Iraq Suspends Northern Oil Exports Through Turkish Pipeline
Iraq has halted crude oil shipments from its northern fields via a critical pipeline leading to the Turkish port of Ceyhan. This suspension follows an arbitration ruling by the International Chamber of Commerce (ICC) in Paris, which found Turkey in breach of a 1973 agreement by allowing the Kurdistan Regional Government (KRG) to export oil independently without Baghdad's consent. The decision mandates Turkey to pay damages to Iraq for unauthorized KRG oil sales between 2014 and 2018. The pipeline, which typically transports around 450,000 barrels per day, is a vital conduit for crude from Iraq's Kirkuk oilfields and the semi-autonomous Kurdistan region, representing approximately 0.5% of global oil supply.

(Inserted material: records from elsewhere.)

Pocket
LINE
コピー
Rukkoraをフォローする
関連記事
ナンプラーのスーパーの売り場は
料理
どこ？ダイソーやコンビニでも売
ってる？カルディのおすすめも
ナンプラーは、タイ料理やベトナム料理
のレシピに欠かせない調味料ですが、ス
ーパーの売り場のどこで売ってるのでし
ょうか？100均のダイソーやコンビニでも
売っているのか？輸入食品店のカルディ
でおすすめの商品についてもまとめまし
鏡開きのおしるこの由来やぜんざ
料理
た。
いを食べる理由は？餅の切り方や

The immediate impact of this shutdown is a significant disruption to oil flows from the region, with tankers at Ceyhan reportedly unable to load crude. While the full extent of the financial implications for Turkey and the KRG remains unclear, the ruling underscores Baghdad's long-standing assertion of exclusive authority over all Iraqi oil exports. Discussions are currently underway between Iraqi and Turkish officials to address the implications of the arbitration decision and determine a path forward for resuming exports. The resolution of this dispute is crucial for stabilizing oil markets and ensuring the continued flow of Iraqi crude to international buyers.